Gascon et français chez les Israélites d’Aquitaine
Documents et inventaire lexical
Tel est le titre de l’étude éditée par les Classiques Garnier (collection tout à fait universitaire) par un jeune chartiste, Peter Nahon, tout récemment.
Peter Nahon, qui enseigne à l’université de Genève, est d’ailleurs venu la semaine passée présenter son livre au Musée d’Aquitaine de Bordeaux dans le cadre du festival d’automne occitan appelé Mascaret.
Sa thèse, bien étayée linguistiquement et informée par de nombreuses conversations avec des héritiers des communautés israélites de Bayonne et de Bordeaux, est qu’il est faux de croire que ces communautés avaient utilisé pendant quasiment cinq siècles un parler à base d’hispanismes espagnols ou portugais, partiellement mêlé d’hébraismes supposés hérités d’une pratique linguistique encore plus ancienne que celle vécue dans la péninsule ibérique pendant de nombreux siècles.
C’était bien sûr tentant s’agissant de ceux qu’on appelait les Juifs portugais après que les XVIè et XVIIè siècle les eurent appelés « marchands portugais ».
M.Nahon montre bien que si leur liturgie et leurs actes officiels étaient bien souvent en un espagnol légèrement archaïque et que si l’hébreu liturgique avait laissé des traces dans leur communication interne, leur parler de base était naturellement celui de leur environnement aquitain, donc clairement le gascon dans le cas de communautés d’abord implantées à Peyrehorade, Bidache et La Bastide de Clairence (donc dans des zones relevant plus ou moins totalement de la maison de Gramont, visiblement inspiratrice de leur accueil) avant de s’établir à Bayonne, puis de là à Bordeaux. Avant qu’une fraction ne monte jusqu’à Paris pour y connaitre des destins prestigieux à l’image des Péreire, Fould ou Furtado.

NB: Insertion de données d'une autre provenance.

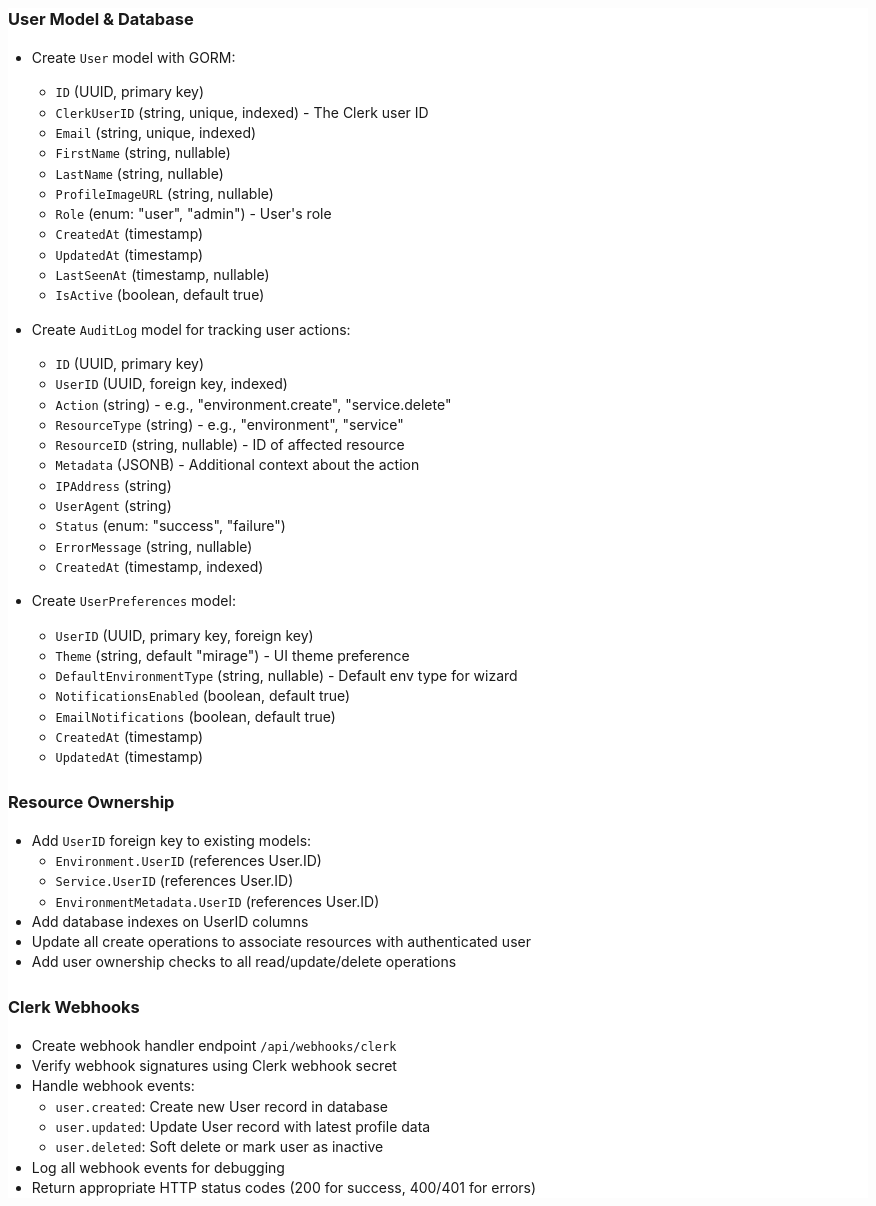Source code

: ### User Model & Database
- Create `User` model with GORM:
  - `ID` (UUID, primary key)
  - `ClerkUserID` (string, unique, indexed) - The Clerk user ID
  - `Email` (string, unique, indexed)
  - `FirstName` (string, nullable)
  - `LastName` (string, nullable)
  - `ProfileImageURL` (string, nullable)
  - `Role` (enum: "user", "admin") - User's role
  - `CreatedAt` (timestamp)
  - `UpdatedAt` (timestamp)
  - `LastSeenAt` (timestamp, nullable)
  - `IsActive` (boolean, default true)

- Create `AuditLog` model for tracking user actions:
  - `ID` (UUID, primary key)
  - `UserID` (UUID, foreign key, indexed)
  - `Action` (string) - e.g., "environment.create", "service.delete"
  - `ResourceType` (string) - e.g., "environment", "service"
  - `ResourceID` (string, nullable) - ID of affected resource
  - `Metadata` (JSONB) - Additional context about the action
  - `IPAddress` (string)
  - `UserAgent` (string)
  - `Status` (enum: "success", "failure")
  - `ErrorMessage` (string, nullable)
  - `CreatedAt` (timestamp, indexed)

- Create `UserPreferences` model:
  - `UserID` (UUID, primary key, foreign key)
  - `Theme` (string, default "mirage") - UI theme preference
  - `DefaultEnvironmentType` (string, nullable) - Default env type for wizard
  - `NotificationsEnabled` (boolean, default true)
  - `EmailNotifications` (boolean, default true)
  - `CreatedAt` (timestamp)
  - `UpdatedAt` (timestamp)

### Resource Ownership
- Add `UserID` foreign key to existing models:
  - `Environment.UserID` (references User.ID)
  - `Service.UserID` (references User.ID)
  - `EnvironmentMetadata.UserID` (references User.ID)
- Add database indexes on UserID columns
- Update all create operations to associate resources with authenticated user
- Add user ownership checks to all read/update/delete operations

### Clerk Webhooks
- Create webhook handler endpoint `/api/webhooks/clerk`
- Verify webhook signatures using Clerk webhook secret
- Handle webhook events:
  - `user.created`: Create new User record in database
  - `user.updated`: Update User record with latest profile data
  - `user.deleted`: Soft delete or mark user as inactive
- Log all webhook events for debugging
- Return appropriate HTTP status codes (200 for success, 400/401 for errors)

Cela peut paraitre naturel à ceux qui savent bien que le gascon était jusqu’aux XIXè siècle (pour Bordeaux) et XXè siècle (pour Bayonne) la langue vernaculaire du pays mais apparemment les savantes études universitaires l’ignoraient.
Merci donc au jeune chercheur d’avoir su rétablir cette vérité et faire ressusciter ainsi des communautés gasconophones à l’histoire singulière et attachante.
Cette étude est-elle parfaite pour autant ? Sans doute pas plus que tout autre travail de l’esprit humain et il faut chercher bien profondément pour y déceler d’éventuelles petites imperfections :
– au plan historique, le livre ne met pas en valeur le fait que le duché d’Aquitaine (aux contours flottants, comme on sait, de 1032 à 1453) n’appliqua pas les mesures d’expulsion prises par le royaume de France envers les Israélites de son territoire.
Un auteur ayant étudié l’histoire de ces explusions (Richard Rossin ) cite sept explusions, commençant en 533 dans le Paris de Childebert Ièr, jusqu’à celle « définitive » (mais rien ne l’est jamais) de 1394 sous Charles VI, donc avant que la France ne récupère une part significative et encore moins la totalité de l’Aquitaine.
M.Nahon en fit d’ailleurs la rectification lors de sa conférence.
Y eut-il des communautés juives dans le duché pendant ces presque 450 ans ? Une étude là-dessus serait la bienvenue mais celle de M.Nahon ne porte que sur les communautés arrivées en Gascogne à partir des premières années du XVIè siècle (la "nation portugaise").
– au plan linguistique : M.Nahon explique ne pas connaitre le gascon bien qu’il s’en soit pas mal imprégné pour les besoins de son travail. Il note cependant que le parler gascon des Juifs bayonnais était demeuré de parler clair, sans doute parce qu’ils avaient adopté le vocalisme clair des zones où ils s’étaient d’abord établis : Peyrehorade, La Bastide, à l’inverse du parler bayonnais général « noir ». Au point même de clarifier en « é » certaines prononciations un peu partout en « e ».
Des doutes me sont cependant venus sur l’origine non gasconne que l’auteur prête à certains mots du parler étudié :
Traste, auquel il donne une origine portugaise alors que traste,trasteja,trastou (forme plus bayonnaise) sont largement avérées en gascon.
Ce qui pourrait peut-être être aussi le cas de mots auxquels M.Nahon donne une origine soit inconnue soit autre (judéo-provençale par exemple), tels carabocade ou picon (supposés d’origine provençale ou franco-provençale alors qu’on a aussi « picou » pour désigner la partie mobile du bât en gascon proche des territoires concernés), voire gueychous (?) ou ouardador (supposé aussi judéo-italien mais qui évoque un peu les dérivés de « goarda/guardar).
Au total, une belle et honnête étude, écrite avec élégance et qui devrait susciter l’émulation d’autres auteurs à propos d’autres milieux et d’autres lieux.